“Run to the rescue with love and peace will follow …” – River Phoenix, as quoted by his little brother Joaquin last night at the Oscars
I found Joaquin Phoenix’s speech after he won his Oscar for Best Actor for Joker moving and even at times profound, and profoundly sweet. I had had a conversation earlier in the evening about the planet as a living entity that is a part of a shared spiritual practice I have in common with a friend, a commonality that is in many ways the basis of our friendship. I responded to that in his speech: the commonality he was calling for us to find within ourselves. It would be so easy to be glib about his speech. But glibness was what he was asking us to put aside.
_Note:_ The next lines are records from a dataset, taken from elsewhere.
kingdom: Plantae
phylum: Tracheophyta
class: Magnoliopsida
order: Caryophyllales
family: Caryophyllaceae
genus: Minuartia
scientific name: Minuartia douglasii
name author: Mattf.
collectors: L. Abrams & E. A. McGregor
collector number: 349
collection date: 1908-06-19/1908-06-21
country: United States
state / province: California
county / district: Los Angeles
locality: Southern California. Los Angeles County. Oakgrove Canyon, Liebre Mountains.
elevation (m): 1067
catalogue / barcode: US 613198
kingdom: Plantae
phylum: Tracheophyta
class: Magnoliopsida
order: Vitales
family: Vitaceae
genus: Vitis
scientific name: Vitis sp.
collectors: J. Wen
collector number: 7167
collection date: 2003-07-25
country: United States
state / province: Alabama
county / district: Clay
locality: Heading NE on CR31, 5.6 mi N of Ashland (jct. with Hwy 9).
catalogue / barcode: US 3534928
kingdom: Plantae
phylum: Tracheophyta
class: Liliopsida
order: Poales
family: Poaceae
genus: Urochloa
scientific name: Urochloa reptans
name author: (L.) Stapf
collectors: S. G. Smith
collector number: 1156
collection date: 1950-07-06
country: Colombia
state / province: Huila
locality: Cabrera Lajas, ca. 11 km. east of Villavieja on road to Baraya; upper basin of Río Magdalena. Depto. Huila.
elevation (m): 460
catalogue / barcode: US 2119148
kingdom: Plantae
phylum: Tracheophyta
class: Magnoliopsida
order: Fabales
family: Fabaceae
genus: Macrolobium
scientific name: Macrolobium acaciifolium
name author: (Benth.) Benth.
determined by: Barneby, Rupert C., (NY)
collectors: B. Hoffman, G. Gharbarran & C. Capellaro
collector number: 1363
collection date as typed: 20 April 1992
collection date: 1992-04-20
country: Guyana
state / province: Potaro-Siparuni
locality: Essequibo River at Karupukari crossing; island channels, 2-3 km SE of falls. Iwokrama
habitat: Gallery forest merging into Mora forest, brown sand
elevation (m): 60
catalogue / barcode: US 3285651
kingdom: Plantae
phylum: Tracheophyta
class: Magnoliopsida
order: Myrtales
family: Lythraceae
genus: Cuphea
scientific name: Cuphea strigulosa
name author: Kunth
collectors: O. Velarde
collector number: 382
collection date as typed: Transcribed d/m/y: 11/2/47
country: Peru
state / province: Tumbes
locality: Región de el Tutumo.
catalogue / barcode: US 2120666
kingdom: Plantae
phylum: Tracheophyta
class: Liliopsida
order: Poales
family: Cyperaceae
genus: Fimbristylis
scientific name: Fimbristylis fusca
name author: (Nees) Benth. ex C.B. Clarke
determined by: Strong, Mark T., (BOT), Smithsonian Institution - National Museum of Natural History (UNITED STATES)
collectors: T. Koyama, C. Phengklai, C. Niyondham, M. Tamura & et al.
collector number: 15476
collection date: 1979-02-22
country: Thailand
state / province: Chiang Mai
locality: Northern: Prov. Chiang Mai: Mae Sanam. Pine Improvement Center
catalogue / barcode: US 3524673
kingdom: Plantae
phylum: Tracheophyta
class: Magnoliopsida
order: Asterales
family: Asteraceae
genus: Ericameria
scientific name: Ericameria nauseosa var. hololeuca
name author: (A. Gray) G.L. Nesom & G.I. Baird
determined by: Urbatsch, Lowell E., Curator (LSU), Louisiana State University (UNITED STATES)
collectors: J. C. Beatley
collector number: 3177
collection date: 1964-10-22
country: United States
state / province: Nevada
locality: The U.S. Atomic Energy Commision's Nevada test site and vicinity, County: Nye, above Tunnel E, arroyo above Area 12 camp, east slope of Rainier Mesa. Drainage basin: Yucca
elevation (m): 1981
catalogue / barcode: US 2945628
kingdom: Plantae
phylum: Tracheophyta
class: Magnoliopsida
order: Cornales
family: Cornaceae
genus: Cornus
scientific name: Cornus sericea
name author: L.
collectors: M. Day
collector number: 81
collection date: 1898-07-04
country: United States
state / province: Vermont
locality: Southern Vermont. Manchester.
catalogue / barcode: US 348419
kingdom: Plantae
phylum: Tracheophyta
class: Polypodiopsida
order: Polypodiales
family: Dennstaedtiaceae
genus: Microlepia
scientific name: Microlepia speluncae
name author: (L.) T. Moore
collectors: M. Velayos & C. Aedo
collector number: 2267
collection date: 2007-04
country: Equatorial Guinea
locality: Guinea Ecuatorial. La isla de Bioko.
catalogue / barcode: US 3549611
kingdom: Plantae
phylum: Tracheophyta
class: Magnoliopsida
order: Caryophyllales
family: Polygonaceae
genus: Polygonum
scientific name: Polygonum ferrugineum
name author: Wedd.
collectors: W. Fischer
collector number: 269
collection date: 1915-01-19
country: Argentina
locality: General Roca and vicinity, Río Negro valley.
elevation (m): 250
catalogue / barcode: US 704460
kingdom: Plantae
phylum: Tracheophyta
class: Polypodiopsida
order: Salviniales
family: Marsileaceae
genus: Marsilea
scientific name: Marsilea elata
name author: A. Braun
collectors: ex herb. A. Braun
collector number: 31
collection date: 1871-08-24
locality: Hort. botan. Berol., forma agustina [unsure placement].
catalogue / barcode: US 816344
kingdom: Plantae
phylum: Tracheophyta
Joaquin’s brother River Phoenix would have turned 50 later this year. Here are a couple of photos of him from my time with him down in Key West where his brother and sister – Joaquin (then known as Leaf) and Summer – were making a movie called Russkies back in 1987. The whole family was down there with them and I flew down to do a story on the family for Andy Warhol’s Interview magazine where I was then Executive Editor.
River and I bonded a bit over the several days I was down there. Here he is with his father after we had traded t-shirts. He loved this one I had recently brought back with me from Paris so I gave him the shirt off my back and he gave me the one off his. In the other photo, he is holding my old beat-up Paul Stuart fedora after he had admired it. Lovely memories of a lovely young man gone too soon.
I had a great time hanging out with the family – especially his mother. Carole King played Joaquin’s mother in the film – I think I’m getting her role correct – and she kept attempting to horn in on the interview with the family and really got on my nerves, bless her heart. I found her rather needy but then realized she was not in her element and felt out-of-place on a movie set and probably was needy. I should have been more empathetic as I look back on it all now. The Phoenix’s mother seemed to wish she had a bit more empathy for her, too, if I remember that correctly as well.
Another photo I had for years from that visit to the Phoenix family down there was a beautiful portrait of all the Phoenix siblings standing on a beach as if they were walking on water at low tide. When I was doing a cover story years later for Vanity Fair on Liv Tyler, who was dating Joaquin then, I gave it to her to give to him after I had told him about it on a phone call we had had about Liv. He later called to thank me for the photo. He was so sweet in my interactions with him, even breaking down in tears when expressing his gratitude for that photo I gave him.
It was a kind of enchanted time for that family, I think, when they were all together in paradise before it disappeared into a horizon that will forever hover over the haze of River. I am grateful that I – a stranger, an interloper, an addict who understands what it is like to lose enchantment and find the firmer ground of recovery that replaces it – was able to share that more innocent time with them all. Each time I see Joaquin, I think of of that time before his beloved brother became a haze in his life, that lovely time when he was Leaf, when horizons held not darkness but the hope of more light yet to come.